>> start Records supplied

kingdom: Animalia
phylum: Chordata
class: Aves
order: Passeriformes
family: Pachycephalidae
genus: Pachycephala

>> end Records supplied
>> start Records supplied

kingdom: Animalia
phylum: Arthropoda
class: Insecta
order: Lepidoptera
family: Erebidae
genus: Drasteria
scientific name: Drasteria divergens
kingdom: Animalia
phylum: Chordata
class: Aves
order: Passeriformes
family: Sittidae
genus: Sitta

>> end Records supplied
>> start Records supplied

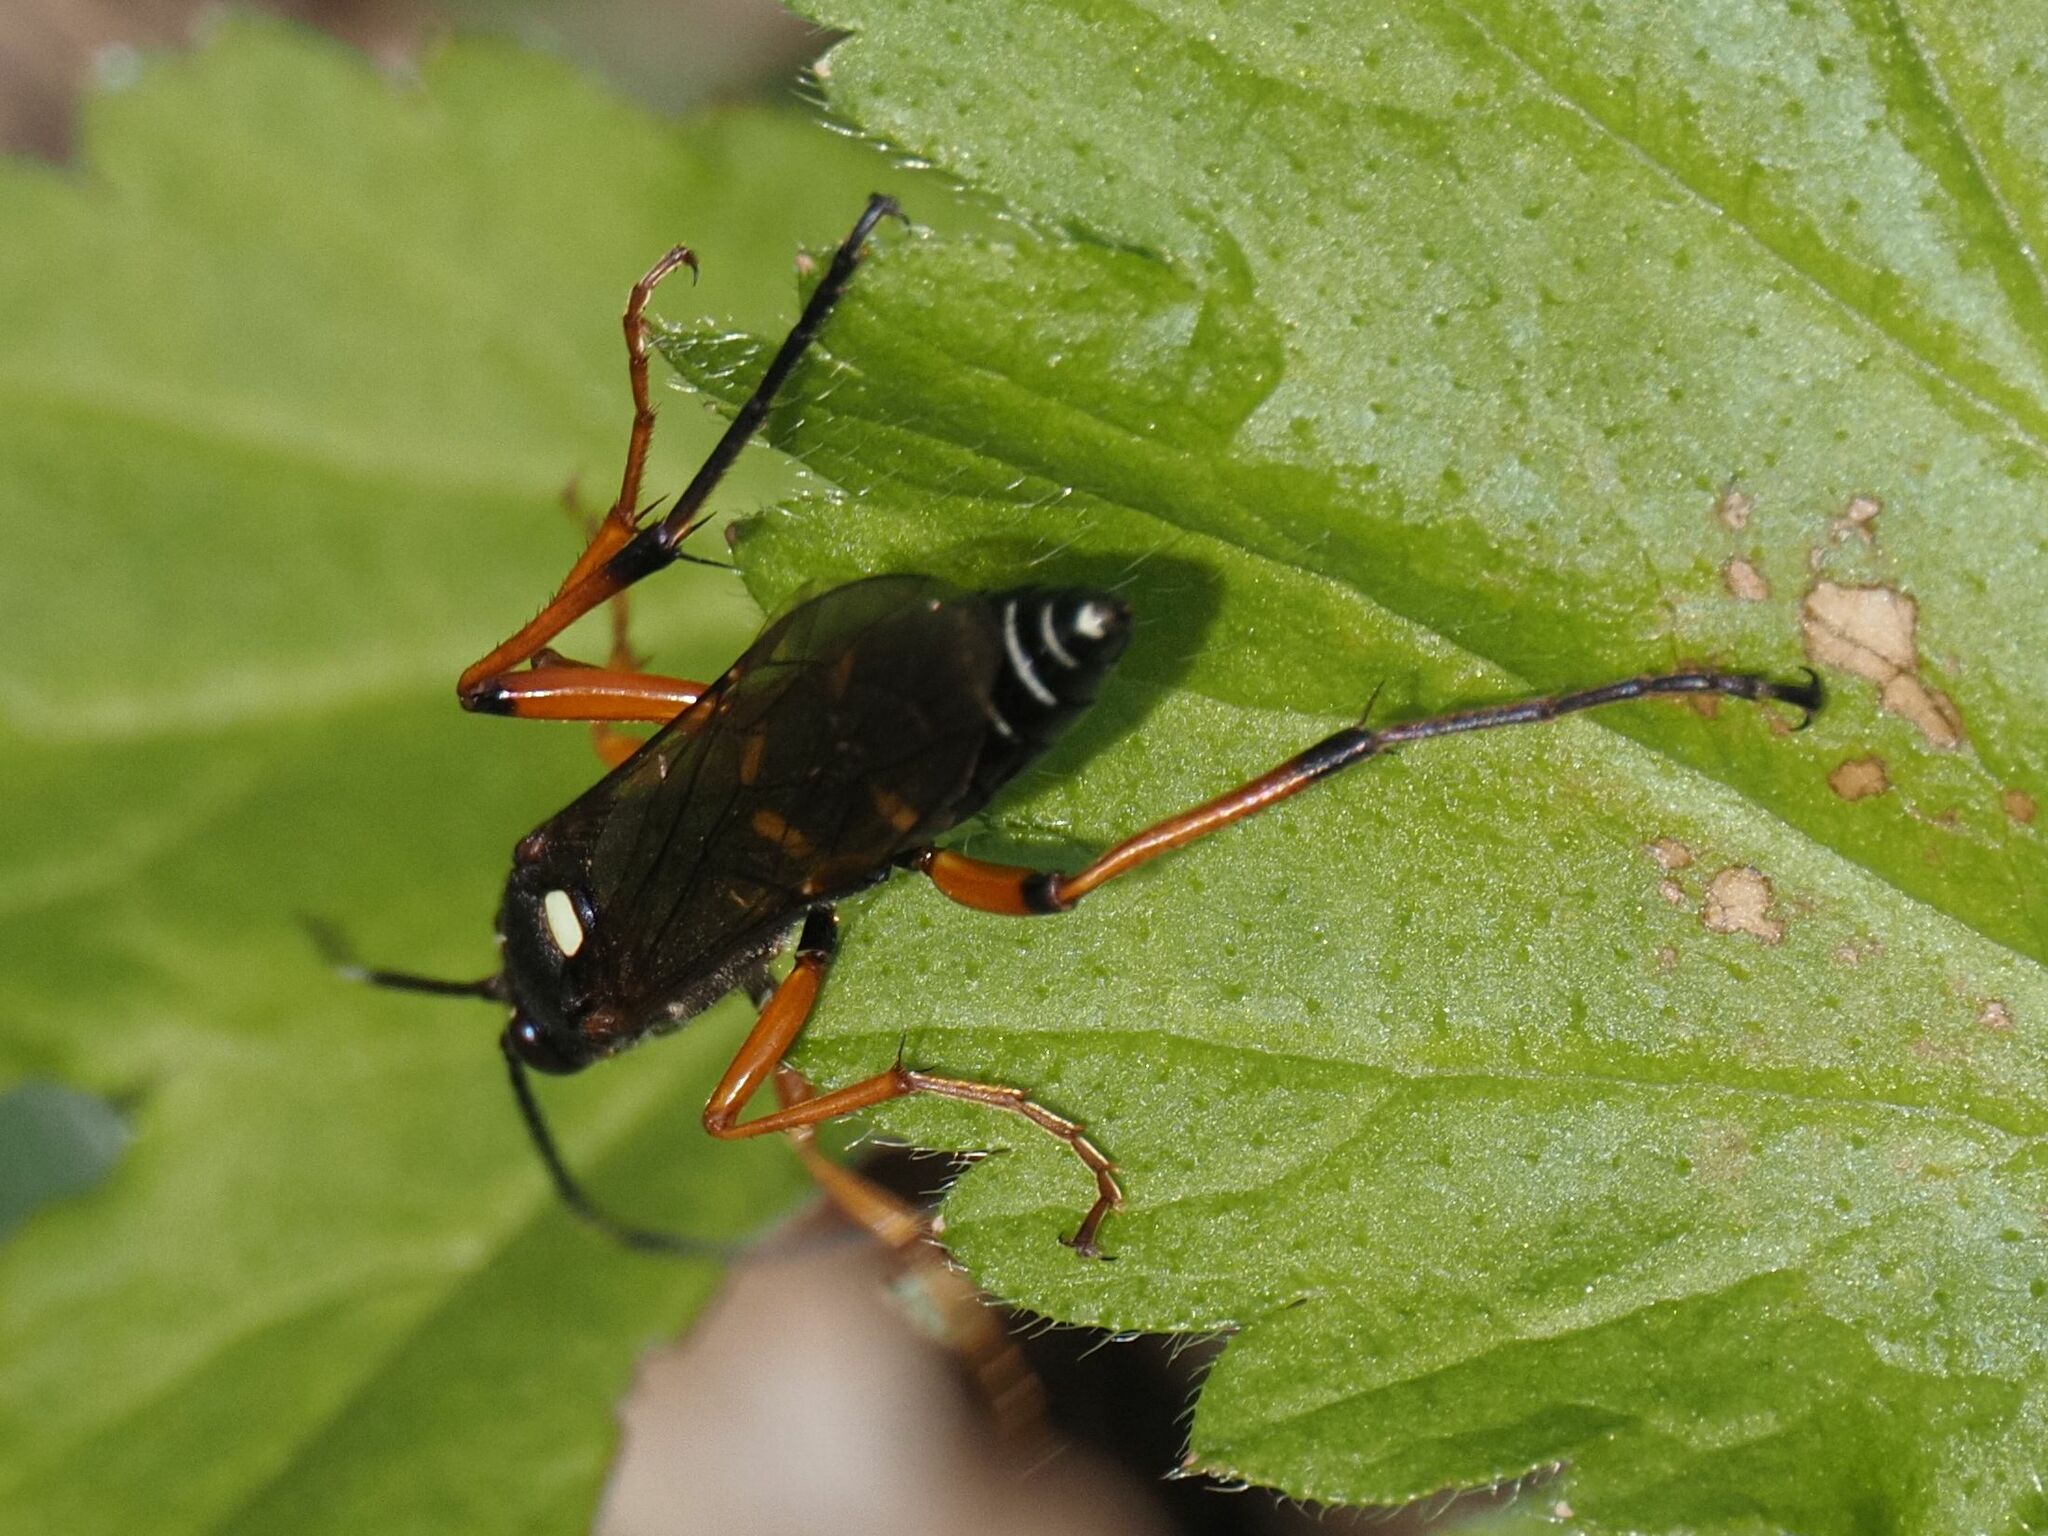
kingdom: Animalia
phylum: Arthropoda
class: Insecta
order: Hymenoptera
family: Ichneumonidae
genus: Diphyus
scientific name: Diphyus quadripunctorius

>> end Records supplied

Take the part of the listing that opens with the line containing "scientific name: Drasteria divergens" and closes with the line containing "family: Sittidae". Write those lines out again with "phylum" swapped for "division" and nothing else altered.

*Task answer*:
scientific name: Drasteria divergens
kingdom: Animalia
division: Chordata
class: Aves
order: Passeriformes
family: Sittidae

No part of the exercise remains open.